Washington and other governments around the world have two main levers to help their economies from tipping into free fall: fiscal policy and monetary policy. The problem is that both of those levers work primarily on the demand side of the economy, and cannot readily fix the bottlenecks the virus is causing. The Federal Reserve has already announced one surprise rate cut. But how is a somewhat-lower interest rate going to help an American assembly business that cannot get parts out of China? “The benefits of lower interest rates at this stage are questionable with a substantial part of the economic shock due to supply-chain disruptions and official restrictions on economic activity,” argues Brian Coulton, the chief economist at Fitch Ratings. Moreover, the Fed and other central banks have already pushed interest rates to historic lows; they are running out of their strongest ammunition.

That leaves fiscal policy, meaning additional spending by Congress and other legislative bodies around the world. President Donald Trump and his advisers are pushing a temporary payroll-tax cut that would shunt more money into workers’ pockets. But that kind of measure would do nothing to help families missing paychecks, unable to keep the lights on and the house stocked with groceries because their workplaces are shut down. It would do nothing to stop businesses from going bankrupt due to manufacturing disruptions. It would do nothing to aid households struggling because a breadwinner falls sick, or needs to help a sick relative.

“We need a detailed, pandemic-induced financial crisis plan, that forestalls bankruptcies and insolvencies where possible, without causing downstream crises,” writes John Cochrane, an economist at the University of Chicago. “Yes, you heard it here, judiciously targeted bailouts are really the only way I can think of to keep businesses and people from going bankrupt given the absence of pandemic insurance.” He adds that he does not know of any such plan.

That does not mean it is impossible to come up with one: Harvard’s Jason Furman has suggested that Congress send every adult American $1,000 and every child $500, immediately. Claudia Sahm of the Washington Center for Equitable Growth has proposed a series of policies to aid strained families as well. But the Trump administration has never shown much interest in policy leadership. It has failed to attract practiced technocrats—senior Treasury leadership has virtually no experience managing a financial crisis—and spurred the resignation of thousands of experienced nonpartisan civil servants. The country is trying to fight economic and medical contagion without institutional knowledge or technocratic prowess.

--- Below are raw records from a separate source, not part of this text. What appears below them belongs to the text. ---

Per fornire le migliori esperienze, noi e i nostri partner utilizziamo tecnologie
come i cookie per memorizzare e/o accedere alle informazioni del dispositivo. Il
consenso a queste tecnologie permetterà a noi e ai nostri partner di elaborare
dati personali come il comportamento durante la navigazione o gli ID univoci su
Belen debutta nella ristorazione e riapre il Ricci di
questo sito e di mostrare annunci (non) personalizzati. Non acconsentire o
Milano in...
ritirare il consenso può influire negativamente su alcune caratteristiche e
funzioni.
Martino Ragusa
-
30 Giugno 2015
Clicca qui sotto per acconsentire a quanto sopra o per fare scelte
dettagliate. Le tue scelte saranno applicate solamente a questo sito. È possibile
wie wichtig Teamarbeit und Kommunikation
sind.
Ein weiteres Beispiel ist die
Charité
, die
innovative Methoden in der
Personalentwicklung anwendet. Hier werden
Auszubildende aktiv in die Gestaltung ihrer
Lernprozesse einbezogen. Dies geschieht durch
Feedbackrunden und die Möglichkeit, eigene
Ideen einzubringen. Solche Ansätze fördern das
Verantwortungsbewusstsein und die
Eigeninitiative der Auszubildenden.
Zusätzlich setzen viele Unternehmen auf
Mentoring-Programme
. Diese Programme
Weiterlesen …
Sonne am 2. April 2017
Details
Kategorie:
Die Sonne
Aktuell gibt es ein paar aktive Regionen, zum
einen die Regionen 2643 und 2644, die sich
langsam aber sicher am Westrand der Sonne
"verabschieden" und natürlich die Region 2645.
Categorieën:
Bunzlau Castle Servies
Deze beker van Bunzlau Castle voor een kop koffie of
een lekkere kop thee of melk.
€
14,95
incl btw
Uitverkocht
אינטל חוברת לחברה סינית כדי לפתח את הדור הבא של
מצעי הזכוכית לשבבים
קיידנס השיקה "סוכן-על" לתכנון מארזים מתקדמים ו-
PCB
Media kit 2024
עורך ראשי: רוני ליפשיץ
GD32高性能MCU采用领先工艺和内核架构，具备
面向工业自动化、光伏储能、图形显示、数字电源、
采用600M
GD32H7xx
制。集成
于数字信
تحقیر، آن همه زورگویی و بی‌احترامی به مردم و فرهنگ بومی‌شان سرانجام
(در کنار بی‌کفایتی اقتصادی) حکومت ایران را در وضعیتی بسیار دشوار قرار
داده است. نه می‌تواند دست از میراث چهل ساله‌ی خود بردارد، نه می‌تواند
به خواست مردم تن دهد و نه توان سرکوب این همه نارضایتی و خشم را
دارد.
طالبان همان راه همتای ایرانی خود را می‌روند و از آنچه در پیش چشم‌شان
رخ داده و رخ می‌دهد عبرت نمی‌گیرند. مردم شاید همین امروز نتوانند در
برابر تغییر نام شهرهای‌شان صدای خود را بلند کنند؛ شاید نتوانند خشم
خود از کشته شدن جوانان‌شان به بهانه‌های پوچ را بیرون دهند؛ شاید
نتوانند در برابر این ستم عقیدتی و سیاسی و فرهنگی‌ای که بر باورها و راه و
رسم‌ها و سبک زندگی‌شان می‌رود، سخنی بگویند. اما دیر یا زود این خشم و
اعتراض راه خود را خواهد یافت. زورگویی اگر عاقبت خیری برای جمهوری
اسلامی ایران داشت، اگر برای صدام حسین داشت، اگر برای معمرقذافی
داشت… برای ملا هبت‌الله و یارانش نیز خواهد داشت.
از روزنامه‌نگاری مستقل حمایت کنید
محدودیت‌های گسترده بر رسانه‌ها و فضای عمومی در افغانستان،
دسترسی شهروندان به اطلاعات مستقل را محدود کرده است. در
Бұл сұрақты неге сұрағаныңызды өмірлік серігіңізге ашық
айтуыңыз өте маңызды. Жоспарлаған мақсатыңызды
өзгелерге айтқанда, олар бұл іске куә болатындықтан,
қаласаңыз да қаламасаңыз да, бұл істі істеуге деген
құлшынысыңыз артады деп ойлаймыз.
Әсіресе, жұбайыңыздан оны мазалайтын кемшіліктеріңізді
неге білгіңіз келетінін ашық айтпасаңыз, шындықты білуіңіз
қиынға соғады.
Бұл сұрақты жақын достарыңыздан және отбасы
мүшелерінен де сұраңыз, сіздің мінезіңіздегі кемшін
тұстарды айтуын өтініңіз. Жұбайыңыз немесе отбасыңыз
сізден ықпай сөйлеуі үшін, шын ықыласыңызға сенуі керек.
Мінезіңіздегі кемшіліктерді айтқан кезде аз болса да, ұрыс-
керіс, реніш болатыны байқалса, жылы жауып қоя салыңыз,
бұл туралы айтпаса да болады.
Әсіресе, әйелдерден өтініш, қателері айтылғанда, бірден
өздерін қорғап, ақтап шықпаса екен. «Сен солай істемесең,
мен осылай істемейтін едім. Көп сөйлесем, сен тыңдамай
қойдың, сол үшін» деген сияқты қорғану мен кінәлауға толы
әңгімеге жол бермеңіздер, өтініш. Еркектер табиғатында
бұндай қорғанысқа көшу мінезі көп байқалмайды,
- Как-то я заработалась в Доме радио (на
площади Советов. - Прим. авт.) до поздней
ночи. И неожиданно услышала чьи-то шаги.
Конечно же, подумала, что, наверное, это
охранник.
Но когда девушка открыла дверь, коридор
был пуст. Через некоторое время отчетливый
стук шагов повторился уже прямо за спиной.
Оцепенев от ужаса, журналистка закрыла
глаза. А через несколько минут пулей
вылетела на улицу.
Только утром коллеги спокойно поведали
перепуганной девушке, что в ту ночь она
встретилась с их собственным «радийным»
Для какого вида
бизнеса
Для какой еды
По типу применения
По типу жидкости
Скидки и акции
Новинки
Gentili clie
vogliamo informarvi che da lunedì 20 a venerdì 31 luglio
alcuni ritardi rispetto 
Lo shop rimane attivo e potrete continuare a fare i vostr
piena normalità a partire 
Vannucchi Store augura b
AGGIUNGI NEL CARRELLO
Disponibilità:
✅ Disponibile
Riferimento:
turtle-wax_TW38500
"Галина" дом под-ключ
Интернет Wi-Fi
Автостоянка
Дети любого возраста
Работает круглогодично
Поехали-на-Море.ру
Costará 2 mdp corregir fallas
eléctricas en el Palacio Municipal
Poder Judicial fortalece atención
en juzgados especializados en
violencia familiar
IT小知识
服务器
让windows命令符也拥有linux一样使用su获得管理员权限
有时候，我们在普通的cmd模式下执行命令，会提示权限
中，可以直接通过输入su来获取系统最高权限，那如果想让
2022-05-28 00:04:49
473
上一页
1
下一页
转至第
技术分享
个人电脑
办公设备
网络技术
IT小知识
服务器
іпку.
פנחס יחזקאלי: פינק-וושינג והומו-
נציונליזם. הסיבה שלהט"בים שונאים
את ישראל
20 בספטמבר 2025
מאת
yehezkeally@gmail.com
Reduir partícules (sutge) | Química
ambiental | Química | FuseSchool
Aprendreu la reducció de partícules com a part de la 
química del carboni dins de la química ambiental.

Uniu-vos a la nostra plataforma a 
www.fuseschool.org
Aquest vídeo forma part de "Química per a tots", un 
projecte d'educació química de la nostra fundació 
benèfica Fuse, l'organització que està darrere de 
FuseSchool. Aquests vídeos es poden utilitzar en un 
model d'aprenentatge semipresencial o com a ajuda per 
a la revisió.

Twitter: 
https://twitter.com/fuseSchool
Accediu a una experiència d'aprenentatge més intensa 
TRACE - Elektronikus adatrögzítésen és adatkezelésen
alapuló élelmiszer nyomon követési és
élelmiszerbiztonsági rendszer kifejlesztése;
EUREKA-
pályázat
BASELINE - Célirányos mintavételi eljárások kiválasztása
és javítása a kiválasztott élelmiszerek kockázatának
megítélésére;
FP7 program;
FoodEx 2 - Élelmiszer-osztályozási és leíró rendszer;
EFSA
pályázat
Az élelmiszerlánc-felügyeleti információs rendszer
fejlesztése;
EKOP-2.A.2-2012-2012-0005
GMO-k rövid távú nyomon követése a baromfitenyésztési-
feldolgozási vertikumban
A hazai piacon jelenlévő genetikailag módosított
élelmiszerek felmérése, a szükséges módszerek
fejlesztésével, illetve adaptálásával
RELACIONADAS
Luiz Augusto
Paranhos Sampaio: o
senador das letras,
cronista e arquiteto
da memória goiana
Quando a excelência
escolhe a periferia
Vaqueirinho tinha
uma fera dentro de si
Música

Polarization and political stagnation are a problem, too. The country has far too few automatic stabilizers that kick in to help; it takes legislative action to get policy action. But Congress is divided: Democrats control the House and Republicans, the Senate. Getting politicians to agree on quick, powerful, creative stimulus measures during an election year, even as the White House argues that the coronavirus is “contained” and not much of a problem, does not seem easy.   

The risk that the epidemic intensifies abroad, making the United States’ policy job that much harder, is prevalent, too. Congress can pump demand into the American economy, but cannot do much, if anything, overseas. “The coronavirus has been a body blow to the Chinese economy, which now threatens to take out the entire global economy,” argues Mark Zandi of Moody’s Analytics. “The economy was already fragile before the outbreak and vulnerable to anything that did not stick to script. COVID-19 is way off script. COVID-19 came out of nowhere. It may be what economists call a black swan—a rare and inherently unforeseeable event with severe consequences.”

Those consequences have already proved severe, and are becoming more severe around the world. And they will linger even after the virus dissipates.